Macy's has more than 700 stores, including 10 in Indiana. Indianapolis-area Macy’s stores are in Castleton Square, Glendale Shopping Center and Greenwood Park Mall. Other state locations are in Bloomington, Lafayette, Muncie, Fort Wayne, Terre Haute, Mishawaka and Merrillville.

A takeover of Macy’s may placate activist investor Starboard Value LP, which has been pushing the retailer to wring more money from its real estate holdings and consider forming a REIT. For Hudson’s Bay, a deal could give its portfolio another marquee name alongside Saks Fifth Avenue and Lord & Taylor, as well as provide it with high-quality real estate in the U.S., including its flagship store at New York’s Herald Square.

“Retail isn’t dead, it’s just too big,” said Poonam Goyal, an analyst at Bloomberg Intelligence. “If you can pay the right price and get a good company with good brand equity and good brands. In mid-tier retailing, Macy’s is the best of them.”

Macy’s shares rose the most in almost six months Friday after the Wall Street Journal reported that Hudson’s Bay made an approach, citing people it didn’t name. The stock surged as much as 12 percent on Friday. It had been down 25 percent in the 12 months through Thursday.

Hudson’s Bay CEO Jerry Storch and representatives for Macy’s declined to comment when contacted by Bloomberg.

The talks come as Macy’s President Jeff Gennette prepares to take over as CEO from longtime leader Terry Lundgren. He’s taking the reins at a time when Macy’s and other department-store chains are in turmoil because of dwindling mall traffic and shoppers’ continued migration online. The Cincinnati-based company cut its annual forecast in January following a weak holiday sales season.

Richard Baker, the chairman of Canada’s oldest retailer, has focused on turning merchants into real estate vehicles. Hudson’s Bay purchased Saks Inc. in 2013 and agreed to buy Metro AG’s Galeria Kaufhof stores for $3.2 billion just two years later. The Canadian firm formed two joint ventures with Indianapolis-based Simon Property Group Inc. and RioCan Real Estate Investment Trust in 2015 valued at about $2 billion.

Macy’s only has about 730 stores in its portfolio, about half of which are in the best malls. The retailer also sells national brands that Hudson’s Bay might want access to for its own Canadian stores, Goyal said.

“If you think of Hudson’s Bay, it’s a retailer, but it’s also an underlying REIT, and Macy’s has plenty of real estate opportunities,” Goyal said.

If a deal occurs, Hudson’s Bay might fold Macy’s assets, worth about $20 billion, into HBS Global Properties, its joint venture with Simon, said Steven Salz, an analyst at M Capital Partners Inc. That would appease investors who are looking for a vehicle with a more diversified tenant base. At the time of the joint-venture announcement, Baker said he was seeking to “fatten up” the portfolio before an IPO. The most likely structure is a private real estate investment trust, or an UPREIT, he said.

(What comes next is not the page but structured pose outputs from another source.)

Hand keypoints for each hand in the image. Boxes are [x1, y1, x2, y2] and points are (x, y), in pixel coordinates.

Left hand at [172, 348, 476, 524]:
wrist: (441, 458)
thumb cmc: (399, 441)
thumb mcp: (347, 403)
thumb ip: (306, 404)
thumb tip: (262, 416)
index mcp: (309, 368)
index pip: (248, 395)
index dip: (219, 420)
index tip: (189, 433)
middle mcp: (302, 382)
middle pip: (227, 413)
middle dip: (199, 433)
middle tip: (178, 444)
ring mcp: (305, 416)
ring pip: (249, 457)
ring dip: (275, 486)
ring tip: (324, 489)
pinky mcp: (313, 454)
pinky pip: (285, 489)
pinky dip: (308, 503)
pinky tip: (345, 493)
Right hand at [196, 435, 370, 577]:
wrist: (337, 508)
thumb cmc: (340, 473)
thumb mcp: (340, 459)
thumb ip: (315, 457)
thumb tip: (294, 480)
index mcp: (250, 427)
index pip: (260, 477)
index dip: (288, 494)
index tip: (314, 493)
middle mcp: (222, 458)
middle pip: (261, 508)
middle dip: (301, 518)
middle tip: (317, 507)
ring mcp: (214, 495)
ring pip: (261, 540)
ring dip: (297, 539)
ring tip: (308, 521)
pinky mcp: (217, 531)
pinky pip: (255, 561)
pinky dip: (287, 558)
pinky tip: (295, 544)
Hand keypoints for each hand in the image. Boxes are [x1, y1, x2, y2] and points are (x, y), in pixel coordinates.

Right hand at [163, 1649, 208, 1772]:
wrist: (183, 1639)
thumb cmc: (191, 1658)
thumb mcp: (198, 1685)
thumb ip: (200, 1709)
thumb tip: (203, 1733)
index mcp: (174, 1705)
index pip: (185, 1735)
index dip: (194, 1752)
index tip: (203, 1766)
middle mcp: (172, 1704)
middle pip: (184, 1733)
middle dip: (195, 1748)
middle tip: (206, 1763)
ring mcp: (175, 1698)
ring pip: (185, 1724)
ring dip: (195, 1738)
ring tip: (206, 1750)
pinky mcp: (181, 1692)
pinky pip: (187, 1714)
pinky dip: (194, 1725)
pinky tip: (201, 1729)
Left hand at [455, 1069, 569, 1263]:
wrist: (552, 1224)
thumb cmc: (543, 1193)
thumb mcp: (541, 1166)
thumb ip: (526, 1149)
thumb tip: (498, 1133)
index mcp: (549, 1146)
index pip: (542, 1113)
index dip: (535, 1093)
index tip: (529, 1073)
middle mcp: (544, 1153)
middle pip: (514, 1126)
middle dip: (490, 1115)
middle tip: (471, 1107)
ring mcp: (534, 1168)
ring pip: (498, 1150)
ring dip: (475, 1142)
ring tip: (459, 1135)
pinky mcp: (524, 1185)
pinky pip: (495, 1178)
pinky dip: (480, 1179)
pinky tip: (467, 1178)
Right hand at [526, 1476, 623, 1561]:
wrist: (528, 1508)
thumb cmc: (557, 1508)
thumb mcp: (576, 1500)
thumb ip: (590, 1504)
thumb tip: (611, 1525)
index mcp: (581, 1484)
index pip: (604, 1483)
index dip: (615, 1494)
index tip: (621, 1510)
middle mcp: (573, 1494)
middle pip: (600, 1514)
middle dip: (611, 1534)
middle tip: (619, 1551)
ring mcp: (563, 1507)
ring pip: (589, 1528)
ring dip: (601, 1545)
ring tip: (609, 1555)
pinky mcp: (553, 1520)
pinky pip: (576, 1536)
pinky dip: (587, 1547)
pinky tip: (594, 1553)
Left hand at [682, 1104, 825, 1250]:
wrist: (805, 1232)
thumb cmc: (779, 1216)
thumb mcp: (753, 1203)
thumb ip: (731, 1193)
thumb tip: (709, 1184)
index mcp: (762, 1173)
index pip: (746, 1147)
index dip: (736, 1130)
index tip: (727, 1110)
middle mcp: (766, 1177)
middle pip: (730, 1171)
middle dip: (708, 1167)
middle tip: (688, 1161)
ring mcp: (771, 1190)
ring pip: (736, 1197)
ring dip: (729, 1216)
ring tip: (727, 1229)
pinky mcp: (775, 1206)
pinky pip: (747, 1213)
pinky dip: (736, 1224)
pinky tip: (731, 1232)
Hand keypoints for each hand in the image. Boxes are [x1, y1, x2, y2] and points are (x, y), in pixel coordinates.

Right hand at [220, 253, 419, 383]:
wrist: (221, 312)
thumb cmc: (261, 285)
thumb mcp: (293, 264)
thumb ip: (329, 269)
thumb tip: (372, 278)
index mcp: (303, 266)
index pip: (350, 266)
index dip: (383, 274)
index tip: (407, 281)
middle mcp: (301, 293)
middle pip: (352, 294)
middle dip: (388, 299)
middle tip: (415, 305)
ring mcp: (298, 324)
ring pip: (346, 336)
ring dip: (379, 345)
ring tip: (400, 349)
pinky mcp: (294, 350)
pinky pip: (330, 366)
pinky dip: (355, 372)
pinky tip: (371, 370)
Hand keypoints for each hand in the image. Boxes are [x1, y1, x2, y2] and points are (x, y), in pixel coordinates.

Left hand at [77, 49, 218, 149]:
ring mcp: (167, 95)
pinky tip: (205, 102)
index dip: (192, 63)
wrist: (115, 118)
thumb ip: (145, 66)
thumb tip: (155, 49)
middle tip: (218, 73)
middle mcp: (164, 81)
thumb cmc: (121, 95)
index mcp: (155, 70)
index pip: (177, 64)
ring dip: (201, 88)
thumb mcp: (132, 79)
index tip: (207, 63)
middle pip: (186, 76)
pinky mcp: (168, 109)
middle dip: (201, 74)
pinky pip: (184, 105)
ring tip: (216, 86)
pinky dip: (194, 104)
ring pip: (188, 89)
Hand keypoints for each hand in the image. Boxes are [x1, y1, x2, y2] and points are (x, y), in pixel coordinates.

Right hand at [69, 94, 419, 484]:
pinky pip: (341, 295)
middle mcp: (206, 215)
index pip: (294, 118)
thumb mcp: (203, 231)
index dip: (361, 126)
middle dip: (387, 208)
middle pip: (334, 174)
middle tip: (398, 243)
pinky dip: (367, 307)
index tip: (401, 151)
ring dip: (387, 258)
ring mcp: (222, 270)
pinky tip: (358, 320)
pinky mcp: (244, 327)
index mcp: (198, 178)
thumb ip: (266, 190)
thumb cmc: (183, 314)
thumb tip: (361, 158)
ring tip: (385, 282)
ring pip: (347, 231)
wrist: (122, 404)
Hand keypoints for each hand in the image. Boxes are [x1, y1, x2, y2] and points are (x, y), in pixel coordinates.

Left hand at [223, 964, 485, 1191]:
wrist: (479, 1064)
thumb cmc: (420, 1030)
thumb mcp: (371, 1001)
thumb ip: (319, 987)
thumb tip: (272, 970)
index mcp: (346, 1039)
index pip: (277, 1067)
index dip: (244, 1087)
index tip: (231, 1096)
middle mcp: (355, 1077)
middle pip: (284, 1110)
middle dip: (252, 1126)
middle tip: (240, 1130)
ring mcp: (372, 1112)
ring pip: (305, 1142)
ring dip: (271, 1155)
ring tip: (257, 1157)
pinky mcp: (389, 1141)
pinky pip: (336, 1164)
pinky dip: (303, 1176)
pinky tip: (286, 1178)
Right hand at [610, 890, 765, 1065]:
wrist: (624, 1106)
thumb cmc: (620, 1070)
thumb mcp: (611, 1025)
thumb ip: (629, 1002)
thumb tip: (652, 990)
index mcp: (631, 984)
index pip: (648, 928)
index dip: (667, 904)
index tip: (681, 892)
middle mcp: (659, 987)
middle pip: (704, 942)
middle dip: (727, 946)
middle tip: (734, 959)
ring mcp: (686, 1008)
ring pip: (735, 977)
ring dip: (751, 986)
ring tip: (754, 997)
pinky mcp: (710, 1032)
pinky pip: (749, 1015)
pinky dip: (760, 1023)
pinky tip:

The portfolio’s total assets would be worth about $28 billion, and would be leveraged at about 50 percent loan-to-value, giving the company an ultimate equity value of about $14 billion, Salz said.

Macy’s, which has a market cap about seven times the size of Hudson’s Bay’s, has been struggling to grow sales as consumers skip trips to the mall and shift spending toward e-commerce and more specialized retailers. To cope, the company is working to rein in its sprawling operations.

In January, it announced plans to slash 6,200 jobs. It previously said it would close 100 underperforming locations, with 68 of those shutting down this year. That move will eliminate about 4,000 additional jobs.

The cost cutting should generate annual savings of $550 million, beginning in 2017, Macy’s said. That’s higher than a previous goal of $500 million announced in 2015. The idea is to pump the savings into its e-commerce business, Chinese operations and other units, such as its Bluemercury makeup division.

One benefit of combining Macy’s and Hudson’s Bay would be the opportunity to close a large number of stores, especially in the U.S., which is widely considered to have too many, Salz said.

“It’s a bit of a new normal now,” he said. “This helps consolidate retail generally. The industry can use something like this."